» Excerpted text
------------------------------

Frequently Asked Questions

Can I challenge the result of my board election?

Yes, but the path is litigation. A petition under BCL §619 can compel a court to review a co-op election. For condominiums, an action under the declaration and bylaws is available. Both require an attorney, both are expensive, and both run into the business judgment rule when the board's interpretation of the bylaws is at issue. Most challenges die in the first round of motion practice.

What if the managing agent is collecting proxies?

In current NY law, this is permitted unless your bylaws prohibit it. The structural conflict is obvious -- the managing agent depends on the incumbent board for their contract renewal -- but no statute prevents it. Florida prohibits managing agent proxy collection. New York does not.

How do I get on the ballot if the nomination committee blocks me?

------------------------------

» Source information

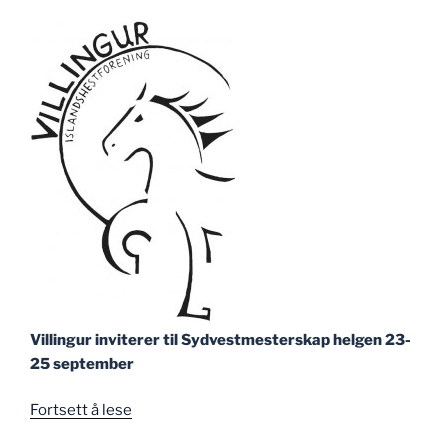
Villingur inviterer til Sydvestmesterskap helgen 23-
25 september
«Sydvestmesterskap
Fortsett å lese
2016»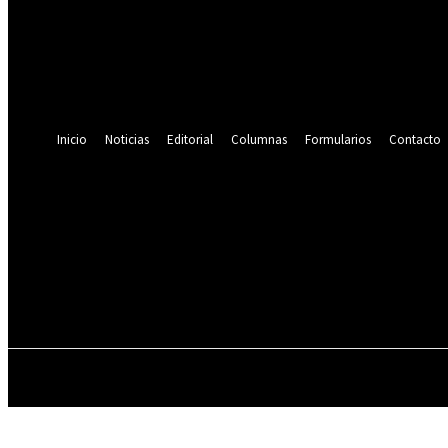
¿Olvidaste tu contraseña? consigue ayuda
Recuperación de contraseña
Recupera tu contraseña
tu correo electrónico
Se te ha enviado una contraseña por correo electrónico.
Inicio
Noticias
Editorial
Columnas
Formularios
Contacto
...
Lectores en este momento:
C
2.9
Tres Arroyos
FARMACIAS DE TURNO
INICIO
N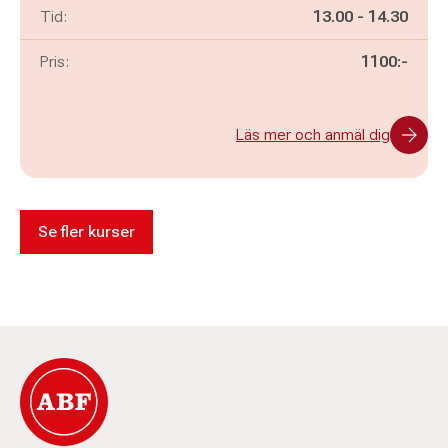
Pågår mellan
och
Tid:
13.00
-
14.30
Pris:
1100:-
Läs mer och anmäl dig
Se fler kurser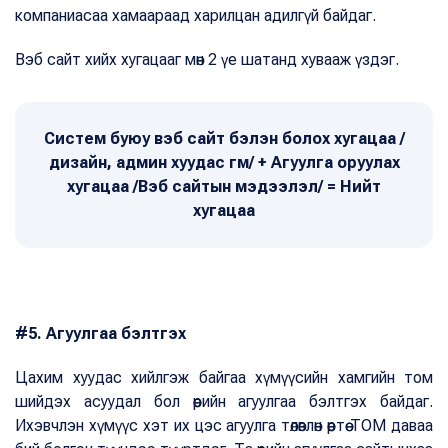
компаниасаа хамаараад харилцан адилгүй байдаг.
Вэб сайт хийх хугацааг мөн 2 үе шатанд хувааж үздэг.
Систем буюу вэб сайт бэлэн болох хугацаа /
дизайн, админ хуудас гм/ + Агуулга оруулах
хугацаа /Вэб сайтын мэдээлэл/ = Нийт
хугацаа
#5. Агуулгаа бэлтгэх
Цахим хуудас хийлгэж байгаа хүмүүсийн хамгийн том
шийдэх асуудал бол өөрийн агуулгаа бэлтгэх байдаг.
Ихэвчлэн хүмүүс хэт их цэс агуулга төлөвлөн өөртөө ТОМ даваа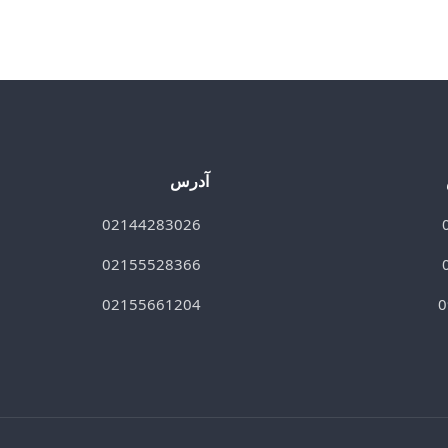
آدرس
02144283026
02155528366
02155661204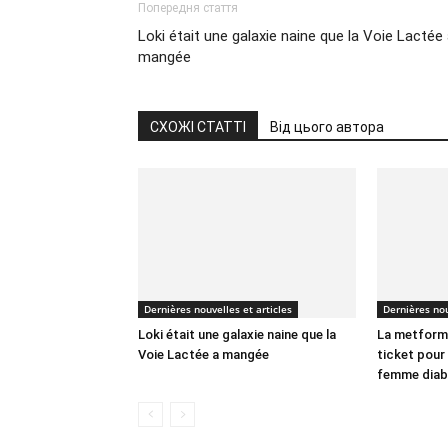
Попередня стаття
Loki était une galaxie naine que la Voie Lactée
mangée
СХОЖІ СТАТТІ
Від цього автора
Dernières nouvelles et articles
Dernières nou
Loki était une galaxie naine que la
La metformi
Voie Lactée a mangée
ticket pour 
femme diab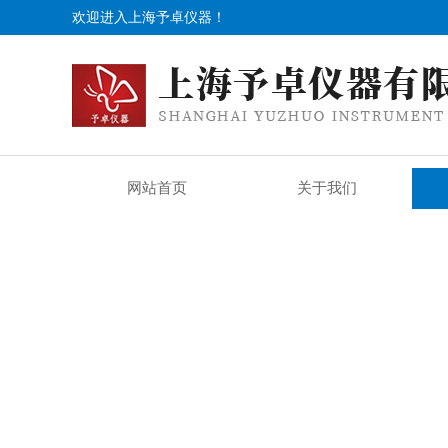
欢迎进入上海予卓仪器！
网站首页
关于我们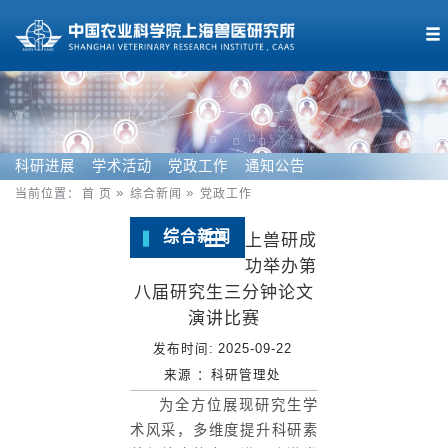
科研进展
学术活动
党政工作
通知公告
当前位置：
首 页
综合新闻
党政工作
综合新闻
上兽研成
功举办第
八届研究生三分钟论文
演讲比赛
发布时间:
2025-09-22
来源 ：
科研管理处
为全方位展现研究生学
术风采，多维度提升科研素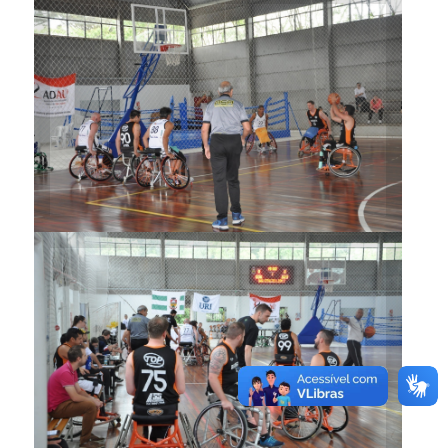
Jogos foram disputados no
Ginásio Municipal Bela Vista
Campeonato reuniu seis
equipes do estado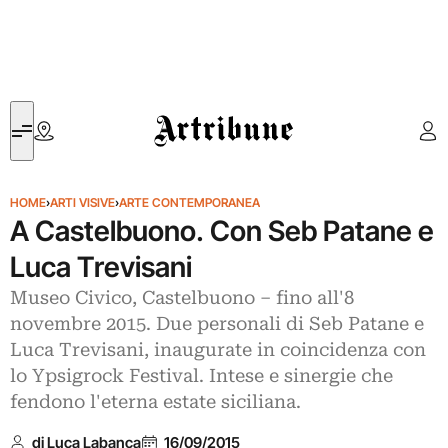
Artribune
HOME
›
ARTI VISIVE
›
ARTE CONTEMPORANEA
A Castelbuono. Con Seb Patane e
Luca Trevisani
Museo Civico, Castelbuono – fino all'8
novembre 2015. Due personali di Seb Patane e
Luca Trevisani, inaugurate in coincidenza con
lo Ypsigrock Festival. Intese e sinergie che
fendono l'eterna estate siciliana.
di Luca Labanca
16/09/2015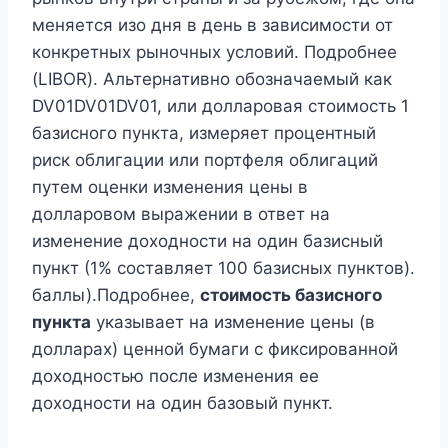
меняется изо дня в день в зависимости от
конкретных рыночных условий. Подробнее
(LIBOR). Альтернативно обозначаемый как
DV01DV01DV01, или долларовая стоимость 1
базисного пункта, измеряет процентный
риск облигации или портфеля облигаций
путем оценки изменения цены в
долларовом выражении в ответ на
изменение доходности на один базисный
пункт (1% составляет 100 базисных пунктов).
баллы).Подробнее,
стоимость базисного
пункта
указывает на изменение цены (в
долларах) ценной бумаги с фиксированной
доходностью после изменения ее
доходности на один базовый пункт.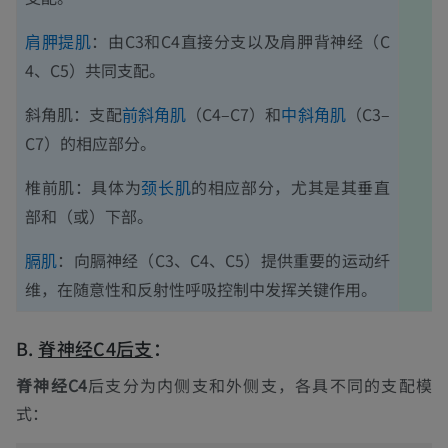
：由C3和C4直接分支以及肩胛背神经（C
肩胛提肌
4、C5）共同支配。
斜角肌：支配
（C4–C7）和
（C3–
前斜角肌
中斜角肌
C7）的相应部分。
椎前肌：具体为
的相应部分，尤其是其垂直
颈长肌
部和（或）下部。
：向膈神经（C3、C4、C5）提供重要的运动纤
膈肌
维，在随意性和反射性呼吸控制中发挥关键作用。
B.
脊神经C4
后支
：
脊神经C4
后支分为内侧支和外侧支，各具不同的支配模
式：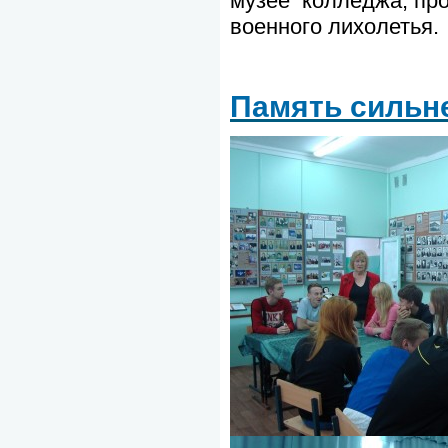
музее колледжа, пр
военного лихолетья.
Память сильн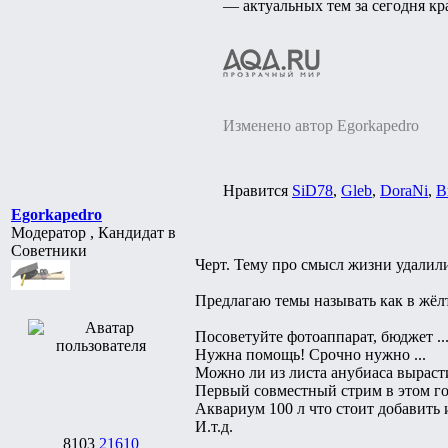
— актуальных тем за сегодня кр
Изменено автор Egorkapedro
Нравится
SiD78
,
Gleb
,
DoraNi
,
В
Egorkapedro
Модератор , Кандидат в
Советники
Черт. Тему про смысл жизни удалил
Предлагаю темы называть как в жёлт
Посоветуйте фотоаппарат, бюджет ..
Нужна помощь! Срочно нужно ...
Можно ли из листа анубиаса вырастит
Первый совместный стрим в этом год
Аквариум 100 л что стоит добавить и 
И.т.д.
8103
21610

------------------------------

» Using the information
(A) According to the board election FAQ, which state prohibits managing agents from collecting proxies?
(B) Write the next part of the board election FAQ, starting after its last line.

» Solved problems
(A) Florida.

(B)
You can self-nominate from the floor at the annual meeting. The bylaws should permit this; most do. Distribute your platform to owners in advance through any lawful channel (mail, email, common-area postings if permitted by bylaw). Bring enough proxies to vote yourself in, recognizing that the incumbent slate will have aggregated theirs through the managing agent.

Do election rules differ for condos and co-ops?

Yes, materially. Co-ops follow BCL with proprietary lease overlays. Condos follow declaration and bylaws with RPL Article 9-B as the statutory floor. Election inspectors, quorum requirements, and proxy rules differ. Your bylaws govern the specifics. Read them carefully before contesting any election.